Here are some things that you do not need:
- You do not need to have your hair streaked and you don't need to pay for a tanning session. Even if you have your sister, friend or mother do it from a home-kit, that product is not a necessary expense. Instead, do as we did in the old days: if you are blond, rinse your hair in lemon juice and water, and if you are brunette, try vinegar, and go out in the sun and let the sun streak it naturally. Without all this trouble, it will streak in the sun and you will get your tan, especially if you are gardening and trying to grow some vegetables for your family table.

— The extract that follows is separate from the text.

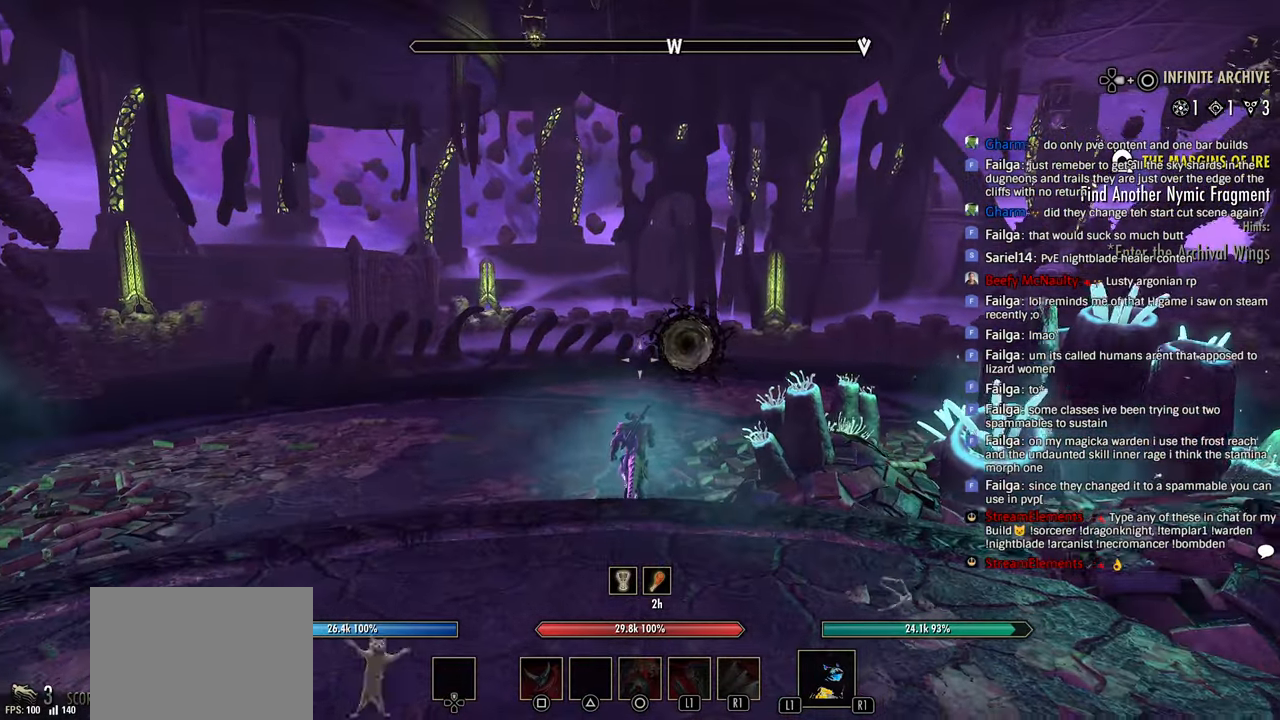
{"dt_ms": 500, "buttons": [], "left_stick": "up", "right_stick": "center", "events": [[133, "right_stick", "center"]]}
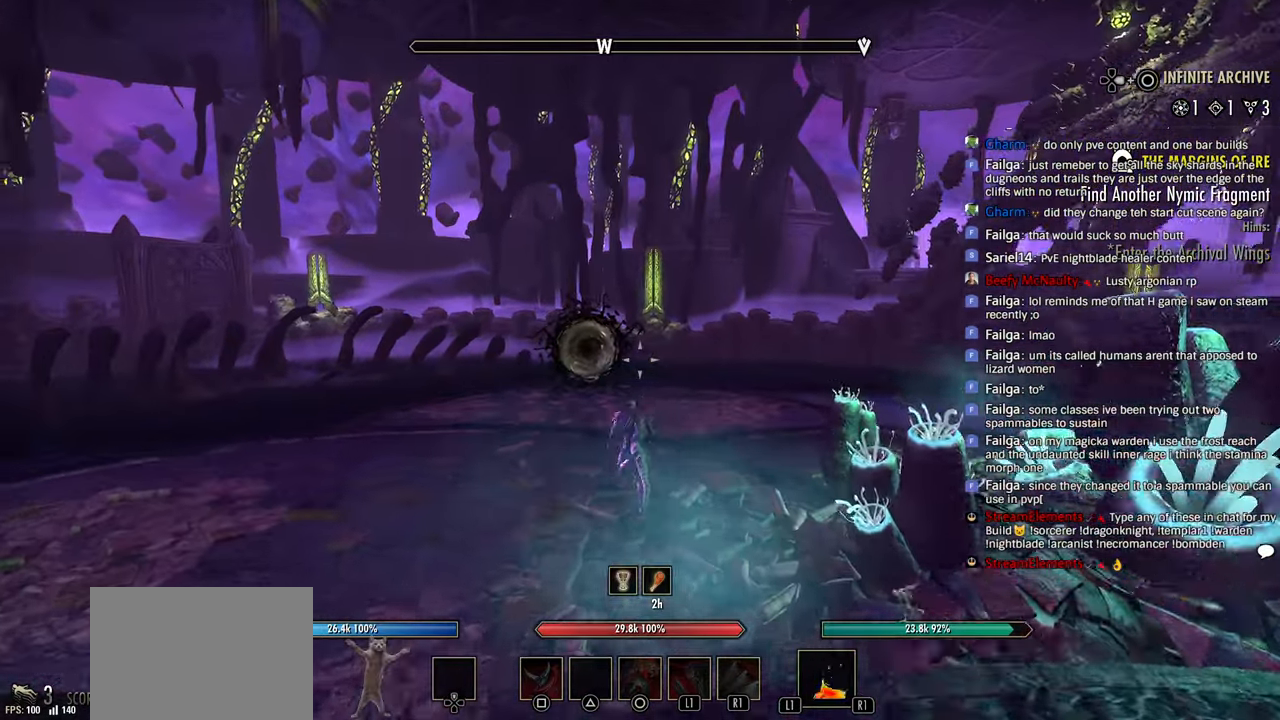
{"dt_ms": 500, "buttons": [], "left_stick": "up", "right_stick": "center", "events": []}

-You don't need posts in your skin. This costs money and is a health issue. Ask any dentist or doctor. The people who make money off naive young women who do this, ought to be locked up. Look at the photographs of the women of the 19Th century, shortly after the camera was invented. Without modern makeup, tattoos and skin-piercing posts, they had a fresh bloom in their faces and sweet smiles, highlighted by bright eyes. This kind of beauty is free. While cutting down on expenses, consider learning to cut your family's hair, and learning how to trim your own. You can now get videos and books that show you how. Doing your own hair at home will save you money, and the cost of driving to and from the hair clinics many times. I am not saying that everyone must do this, but if you are seriously trying to redeem your family finances so that you can stay home, this is one expense that is not necessary. Long-haired ladies do not have to have maintenance cuts as often, and can often get a friend to trim their locks.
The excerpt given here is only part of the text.